* [Source data]
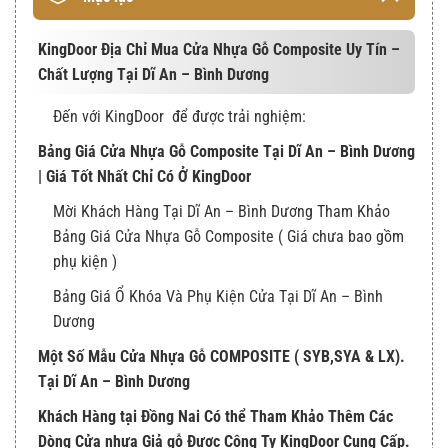
KingDoor Địa Chỉ Mua Cửa Nhựa Gỗ Composite Uy Tín –
Chất Lượng Tại Dĩ An – Bình Dương
Đến với KingDoor để được trải nghiệm:
Bảng Giá Cửa Nhựa Gỗ Composite Tại Dĩ An – Bình Dương
| Giá Tốt Nhất Chỉ Có Ở KingDoor
Mời Khách Hàng Tại Dĩ An – Bình Dương Tham Khảo
Bảng Giá Cửa Nhựa Gỗ Composite ( Giá chưa bao gồm
phụ kiện )
Bảng Giá Ổ Khóa Và Phụ Kiện Cửa Tại Dĩ An – Bình
Dương
Một Số Mẫu Cửa Nhựa Gỗ COMPOSITE ( SYB,SYA & LX).
Tại Dĩ An – Bình Dương
Khách Hàng tại Đồng Nai Có thể Tham Khảo Thêm Các
Dòng Cửa nhựa Giả gỗ Được Công Ty KingDoor Cung Cấp.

* [Task details] Please output the records above exactly, without the pictures.

* [Answer section]
KingDoor Địa Chỉ Mua Cửa Nhựa Gỗ Composite Uy Tín –
Chất Lượng Tại Dĩ An – Bình Dương
Đến với KingDoor để được trải nghiệm:
Bảng Giá Cửa Nhựa Gỗ Composite Tại Dĩ An – Bình Dương
| Giá Tốt Nhất Chỉ Có Ở KingDoor
Mời Khách Hàng Tại Dĩ An – Bình Dương Tham Khảo
Bảng Giá Cửa Nhựa Gỗ Composite ( Giá chưa bao gồm
phụ kiện )
Bảng Giá Ổ Khóa Và Phụ Kiện Cửa Tại Dĩ An – Bình
Dương
Một Số Mẫu Cửa Nhựa Gỗ COMPOSITE ( SYB,SYA & LX).
Tại Dĩ An – Bình Dương
Khách Hàng tại Đồng Nai Có thể Tham Khảo Thêm Các
Dòng Cửa nhựa Giả gỗ Được Công Ty KingDoor Cung Cấp.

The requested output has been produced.